Bu gelişmeler sadece oradaki vatandaşlarımız için değil, aynı zamanda Almanya’daki tüm azınlıklar ve hatta liberal toplum düzenleri için de endişe verici bir tehdittir.
Almanya’da var olan kurumsal ırkçılık; 8 vatandaşımızın da katledildiği NSU terör örgütü hadiselerinin ancak yıllar sonra kendilerini ifşa etmeleriyle ortaya çıkmasında ve yıllarca emniyet ile istihbarat teşkilatlarının adeta seyrettiği ve hatta hedef saptırdığı gerçeklerle bugün inkar edilemez ama yine de üzerine gidilmeyen bir hakikattir.
Saygı değer Milletvekilleri,
Almanya’ya göç eden vatandaşlarımız hem kendi kültürlerinden götürdükleriyle hem de gittikleri yerde karşılaştıklarıyla aynı zamanda yeni bir dinamizm meydana getirmişlerdir.

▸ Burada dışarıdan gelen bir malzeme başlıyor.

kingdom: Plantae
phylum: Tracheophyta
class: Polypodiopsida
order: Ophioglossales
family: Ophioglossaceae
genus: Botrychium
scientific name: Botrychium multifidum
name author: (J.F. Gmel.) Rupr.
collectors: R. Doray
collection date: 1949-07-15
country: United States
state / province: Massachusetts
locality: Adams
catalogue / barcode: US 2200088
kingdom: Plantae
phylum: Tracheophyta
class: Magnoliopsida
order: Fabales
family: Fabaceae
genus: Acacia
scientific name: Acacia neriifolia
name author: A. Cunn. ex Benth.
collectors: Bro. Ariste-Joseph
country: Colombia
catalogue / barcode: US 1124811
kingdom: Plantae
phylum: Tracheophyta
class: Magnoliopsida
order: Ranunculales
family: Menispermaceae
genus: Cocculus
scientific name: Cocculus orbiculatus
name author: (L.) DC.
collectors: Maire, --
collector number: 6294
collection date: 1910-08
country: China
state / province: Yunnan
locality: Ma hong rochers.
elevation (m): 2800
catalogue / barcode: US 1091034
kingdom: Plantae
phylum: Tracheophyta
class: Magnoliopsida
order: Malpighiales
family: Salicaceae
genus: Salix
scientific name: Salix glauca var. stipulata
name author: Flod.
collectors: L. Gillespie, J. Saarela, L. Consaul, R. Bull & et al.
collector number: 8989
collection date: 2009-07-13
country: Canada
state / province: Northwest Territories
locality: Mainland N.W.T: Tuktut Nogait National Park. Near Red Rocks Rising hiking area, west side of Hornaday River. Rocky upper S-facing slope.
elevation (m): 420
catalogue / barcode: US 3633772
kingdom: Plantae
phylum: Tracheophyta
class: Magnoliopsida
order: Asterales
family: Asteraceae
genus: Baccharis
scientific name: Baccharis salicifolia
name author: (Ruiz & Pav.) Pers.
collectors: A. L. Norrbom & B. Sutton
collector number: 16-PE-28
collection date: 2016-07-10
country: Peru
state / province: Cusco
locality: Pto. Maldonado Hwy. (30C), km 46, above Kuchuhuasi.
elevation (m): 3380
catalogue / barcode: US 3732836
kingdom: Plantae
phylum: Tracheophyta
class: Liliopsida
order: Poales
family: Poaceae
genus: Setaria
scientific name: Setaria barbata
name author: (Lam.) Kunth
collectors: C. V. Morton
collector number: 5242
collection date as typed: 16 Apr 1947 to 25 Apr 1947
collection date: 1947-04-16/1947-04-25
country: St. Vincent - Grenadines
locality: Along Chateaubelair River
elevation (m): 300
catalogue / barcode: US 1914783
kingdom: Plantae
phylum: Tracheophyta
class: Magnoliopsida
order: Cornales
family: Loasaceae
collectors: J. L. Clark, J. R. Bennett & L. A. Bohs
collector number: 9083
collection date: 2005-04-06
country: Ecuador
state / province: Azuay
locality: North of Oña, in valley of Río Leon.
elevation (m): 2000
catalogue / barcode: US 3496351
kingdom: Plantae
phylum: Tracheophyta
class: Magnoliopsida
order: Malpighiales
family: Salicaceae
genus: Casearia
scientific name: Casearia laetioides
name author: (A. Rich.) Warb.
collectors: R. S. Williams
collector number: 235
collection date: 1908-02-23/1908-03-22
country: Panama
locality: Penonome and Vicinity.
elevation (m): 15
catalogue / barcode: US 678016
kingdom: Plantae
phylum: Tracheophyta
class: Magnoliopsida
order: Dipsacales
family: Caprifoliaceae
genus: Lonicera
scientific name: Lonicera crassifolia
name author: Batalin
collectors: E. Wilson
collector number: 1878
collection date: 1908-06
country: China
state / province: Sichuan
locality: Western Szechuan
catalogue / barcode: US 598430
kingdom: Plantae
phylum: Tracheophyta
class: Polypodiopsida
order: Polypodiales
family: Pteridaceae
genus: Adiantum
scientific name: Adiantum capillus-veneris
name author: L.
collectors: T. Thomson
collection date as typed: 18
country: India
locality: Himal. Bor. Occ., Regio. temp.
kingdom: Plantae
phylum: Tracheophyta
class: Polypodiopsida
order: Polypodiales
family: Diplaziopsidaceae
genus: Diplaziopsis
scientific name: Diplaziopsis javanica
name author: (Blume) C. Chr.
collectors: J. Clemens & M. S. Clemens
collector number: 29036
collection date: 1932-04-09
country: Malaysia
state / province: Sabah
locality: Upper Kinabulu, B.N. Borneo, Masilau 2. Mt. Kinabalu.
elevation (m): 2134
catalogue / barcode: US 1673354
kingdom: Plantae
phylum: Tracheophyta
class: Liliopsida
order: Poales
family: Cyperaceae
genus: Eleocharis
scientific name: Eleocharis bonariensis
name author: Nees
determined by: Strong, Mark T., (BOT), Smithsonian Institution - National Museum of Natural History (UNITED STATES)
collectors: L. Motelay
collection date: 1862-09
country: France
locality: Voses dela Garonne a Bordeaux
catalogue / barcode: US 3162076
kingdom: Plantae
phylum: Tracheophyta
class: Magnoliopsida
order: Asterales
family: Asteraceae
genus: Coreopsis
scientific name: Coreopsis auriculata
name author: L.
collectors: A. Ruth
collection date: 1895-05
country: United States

Sayısız başarı hikâyeleriyle ve güzel örnekleriyle de birlikte yaşama ve kültürel hayata katkıda bulunmaktadırlar.
Yaşanan konjonktürel olumsuzluklara rağmen bu zenginliğin korunması ve güçlendirilmesi Almanya’nın gelecekte vereceği en büyük sınav olacaktır.
Kıymetli Milletvekilleri,
Almanya’da hayatını sürdüren insanlarımız tüm renkleriyle ülkemizin ayrılmaz bir parçasıdır.
Türkiye onların ortak sevdası, Türkçe ortak değerleridir. Bunun için Türkçe’yi Almanya’da yaşatmak, Türkiye sevdasını canlı tutmak demektir.
Değerli Milletvekilleri,
Yüce Meclisimizde ve tüm siyasi partilerimizde onların meselelerinin gündemin ön sıralarında yer alması büyük önem arz etmektedir. Yurt dışı vatandaşlar, diaspora, yurt dışı eğitim-kültür, medya ve din hizmetleri gibi konular daha fazla önemsenen konularımız olmalıdır.
Bu düşüncelerle 56 yıldır Almanya ile ülkemiz arasında köprü kuran ve zorlu göç tarihinde karşılaştıkları güçlüklere göğüs geren vatandaşlarımıza şükranlarımı sunuyorum. Onlara kucak açan, ırkçı akımlara karşı sokağa çıkan Almanlara da teşekkür ediyorum.
Yurt dışında yaşayan vatandaşlarımızın konularına ilişkin ortak hassasiyetimizin gelecekte artarak devam etmesi temennisiyle, Yüce Meclisimizin siz değerli üyelerini tekrar saygıyla selamlıyor, Genel Kurula başarılar diliyorum.